As you probably noticed, the mesh we used above for sampling from the crafted Gaussian Processes is a low-resolution representation of Paola.

As you also know by now, in order to be able to sample deformations on a higher resolution mesh, we need a finite rank representation of the Gaussian Process.

To obtain such a representation in Scalismo, we can use the approximateGP method of the LowRankGaussianProcess object (depending on your computer, the computations below might take a minute or two):

val paola = MeshIO.readMesh(new File("datasets/higherResPaola.stl")).get
show(paola, "paola")

val sampler = RandomMeshSampler3D(
  numberOfPoints = 300, 
  seed = 42)

val simGauss = SymmetrizeKernel(GaussianKernel[_3D](40) * 10)
val gp = GaussianProcess(zeroMean, simGauss)

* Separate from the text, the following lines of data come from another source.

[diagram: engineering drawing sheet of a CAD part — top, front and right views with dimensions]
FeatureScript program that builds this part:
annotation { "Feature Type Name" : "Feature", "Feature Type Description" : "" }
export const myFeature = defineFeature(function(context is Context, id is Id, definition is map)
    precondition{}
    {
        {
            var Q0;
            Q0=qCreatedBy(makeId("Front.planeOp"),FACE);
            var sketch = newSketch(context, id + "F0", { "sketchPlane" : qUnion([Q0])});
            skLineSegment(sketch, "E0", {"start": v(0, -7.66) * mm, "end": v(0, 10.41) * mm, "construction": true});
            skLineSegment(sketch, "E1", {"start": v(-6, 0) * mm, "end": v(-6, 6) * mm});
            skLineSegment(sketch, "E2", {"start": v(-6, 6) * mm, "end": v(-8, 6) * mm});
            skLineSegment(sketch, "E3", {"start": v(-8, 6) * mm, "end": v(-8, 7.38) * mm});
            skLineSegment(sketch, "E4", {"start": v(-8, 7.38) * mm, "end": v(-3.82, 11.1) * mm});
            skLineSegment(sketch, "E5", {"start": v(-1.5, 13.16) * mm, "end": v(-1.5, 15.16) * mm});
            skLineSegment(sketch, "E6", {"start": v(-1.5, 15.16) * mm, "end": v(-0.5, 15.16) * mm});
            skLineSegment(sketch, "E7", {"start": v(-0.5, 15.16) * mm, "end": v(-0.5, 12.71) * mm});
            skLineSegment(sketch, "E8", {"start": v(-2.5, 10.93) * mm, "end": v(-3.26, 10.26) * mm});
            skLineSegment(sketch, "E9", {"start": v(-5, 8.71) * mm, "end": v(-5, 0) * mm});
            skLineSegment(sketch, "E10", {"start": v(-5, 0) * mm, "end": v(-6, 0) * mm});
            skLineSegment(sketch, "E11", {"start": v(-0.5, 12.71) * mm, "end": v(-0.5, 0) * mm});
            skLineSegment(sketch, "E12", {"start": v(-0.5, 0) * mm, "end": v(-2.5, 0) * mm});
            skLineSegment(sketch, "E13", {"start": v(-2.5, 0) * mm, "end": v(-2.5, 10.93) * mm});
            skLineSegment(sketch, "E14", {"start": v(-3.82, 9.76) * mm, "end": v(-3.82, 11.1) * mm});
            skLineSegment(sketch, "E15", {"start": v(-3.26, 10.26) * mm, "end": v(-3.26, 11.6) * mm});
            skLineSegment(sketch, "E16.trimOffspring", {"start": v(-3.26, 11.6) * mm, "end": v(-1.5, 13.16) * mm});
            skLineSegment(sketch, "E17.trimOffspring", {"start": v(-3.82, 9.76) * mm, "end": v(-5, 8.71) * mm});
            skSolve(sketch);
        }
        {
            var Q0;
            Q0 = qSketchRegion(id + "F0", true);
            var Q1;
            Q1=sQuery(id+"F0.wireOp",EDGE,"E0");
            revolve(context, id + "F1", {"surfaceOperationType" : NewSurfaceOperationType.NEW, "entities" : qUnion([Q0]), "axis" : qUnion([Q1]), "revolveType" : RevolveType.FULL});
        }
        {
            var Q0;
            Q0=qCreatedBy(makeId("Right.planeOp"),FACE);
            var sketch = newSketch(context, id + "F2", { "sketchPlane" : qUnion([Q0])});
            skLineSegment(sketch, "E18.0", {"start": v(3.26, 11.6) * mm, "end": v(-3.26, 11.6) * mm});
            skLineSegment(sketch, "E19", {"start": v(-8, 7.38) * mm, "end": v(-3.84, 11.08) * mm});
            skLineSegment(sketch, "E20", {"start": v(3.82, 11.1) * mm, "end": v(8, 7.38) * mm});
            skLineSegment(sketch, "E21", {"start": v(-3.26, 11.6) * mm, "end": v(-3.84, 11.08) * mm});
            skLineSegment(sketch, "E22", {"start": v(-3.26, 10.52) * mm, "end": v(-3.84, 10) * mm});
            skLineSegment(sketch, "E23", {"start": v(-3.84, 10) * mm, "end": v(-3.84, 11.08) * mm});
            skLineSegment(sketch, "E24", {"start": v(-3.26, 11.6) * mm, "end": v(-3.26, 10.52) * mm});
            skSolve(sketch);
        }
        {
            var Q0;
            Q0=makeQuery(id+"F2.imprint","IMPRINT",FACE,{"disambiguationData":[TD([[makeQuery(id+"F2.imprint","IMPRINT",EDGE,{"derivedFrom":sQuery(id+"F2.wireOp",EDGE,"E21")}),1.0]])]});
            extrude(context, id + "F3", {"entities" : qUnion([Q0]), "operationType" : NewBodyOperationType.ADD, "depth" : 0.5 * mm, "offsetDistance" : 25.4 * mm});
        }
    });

val lowRankGP = LowRankGaussianProcess.approximateGP(
  numBasisFunctions = 100)

Here, we started by loading a higher resolution mesh of Paola's face.

Then, we crafted a Gaussian Process generating symmetric deformation fields by symmetrizing a Gaussian kernel. Finally, we preformed a finite rank decomposition of the GP, retaining only the 100 most prominent basis functions.

Using this low rank Gaussian process, we can now sample symmetric deformation fields defined over all the points of the high resolution mesh:

val  defField = lowRankGP.sampleAtPoints(paola)
show(defField, "higherRes Deformation")

Finally, we can build a Statistical Mesh Model making use of this finite rank Gaussian Process to deform the high resolution mesh of Paola:

val  model = StatisticalMeshModel(paola, lowRankGP) 
show(model, "SymmetricFaces")
Exercise: use the GUI to sample a few faces from the crafted model. Feel free then to build other StatisticalMeshModel(s) making use of different kernels and kernel parameters (for example a kernel combining a symmetrized Gaussian with the sample covariances of the model stored in model.h5 file).